Les « gilets jaunes » décorent le rond-point et se préparent à tenir jusqu’à Noël

« Tant qu’il ne lâchera pas, on ne lâchera pas », annonce Dimitri, l’un des organisateurs du mouvement des « gilets jaunes » dans le Ternois. Ce mercredi après-midi, les manifestants sont encore une quinzaine à occuper le rond-point au nord de Saint-Pol. Jour après jour, leur camp se développe et les contestataires prennent possession des lieux.

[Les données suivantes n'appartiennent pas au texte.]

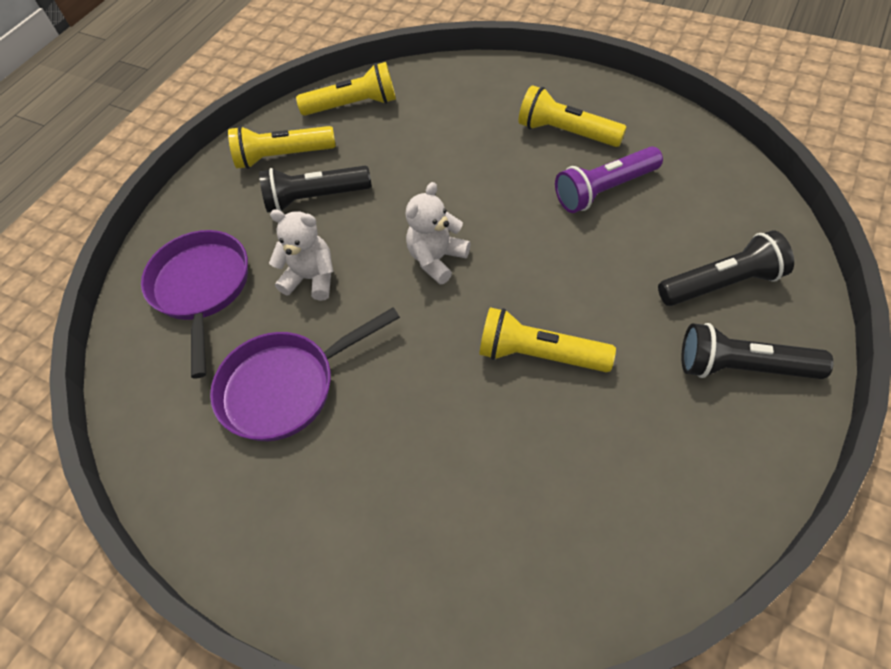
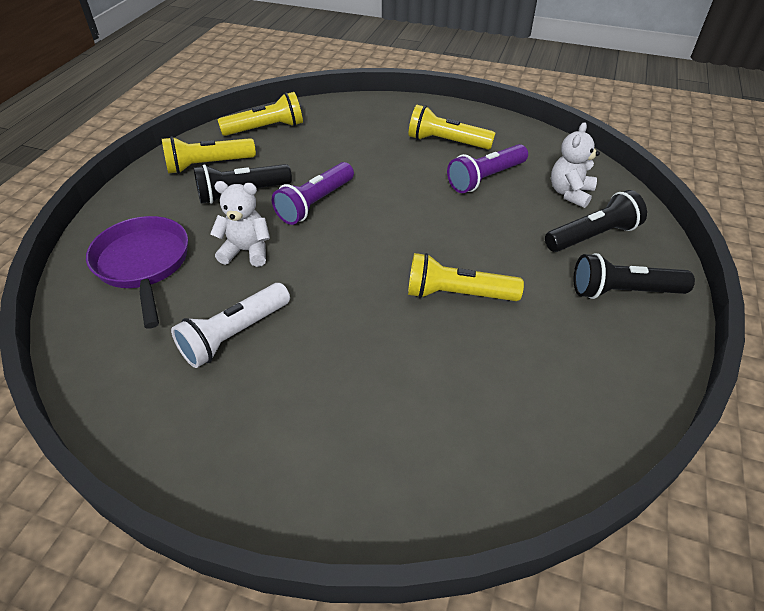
camera: 15 degrees left, 10 degrees down
purple pan [210,307,400,441] -> white flashlight [171,283,290,368]
white teddy bear [406,182,470,285] -> white teddy bear moved to [551,122,600,208]
none -> purple flashlight [272,162,354,225]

Une enceinte diffuse de la musique, des guirlandes ont été installées sur un sapin, un Père Noël est accroché à côté d’un panneau « Macron, le Père Noël des riches », et un pendu flotte au vent, affublé d’un gilet jaune et d’un masque de vampire avec l’inscription « Macron, le suceur taxeur et tes complices ». Sous la tonnelle, d’autres panneaux sont en cours de confection. Le filtrage est léger, les « gilets jaunes » se contentent de faire ralentir les camions, grâce à des poteaux de chantier : « Les camions ralentissent d’eux-mêmes. C’est efficace et on est plus en sécurité ainsi », constate Alexis qui annonce : « On est partis pour être là jusqu’à Noël ! » L’allocution du président de la République n’a en rien calmé la colère des manifestants qui qualifient le discours et Emmanuel Macron avec des propos fleuris. Certains ont écouté l’intervention présidentielle sur le barrage, mais n’en ont tiré aucune satisfaction : « À la fin du mois, on n’a plus de quoi remplir le frigo ni le réservoir, mais on va pouvoir changer nos fenêtres », ironise Ludovic. Les manifestants s’accordent sur la nécessité de baisser les taxes et de revaloriser le pouvoir d’achat, mais discutent de nombreux sujets : l’urgence écologique, la baisse du nombre de hauts fonctionnaires, les aides octroyées aux migrants, les avantages des parlementaires, les casseurs sur les Champs-Élysées… Les discussions vont bon train, avec plus ou moins de nuances et d’approximation, et témoignent surtout du sentiment d’être délaissé par le pouvoir en place : « Les très riches ont su se faire entendre de Macron. Nous, on est le petit peuple, la classe moyenne. Il faut qu’on arrive à en faire autant. » À défaut de se faire entendre, les « gilets jaunes » de Saint-Pol continuent de se faire voir.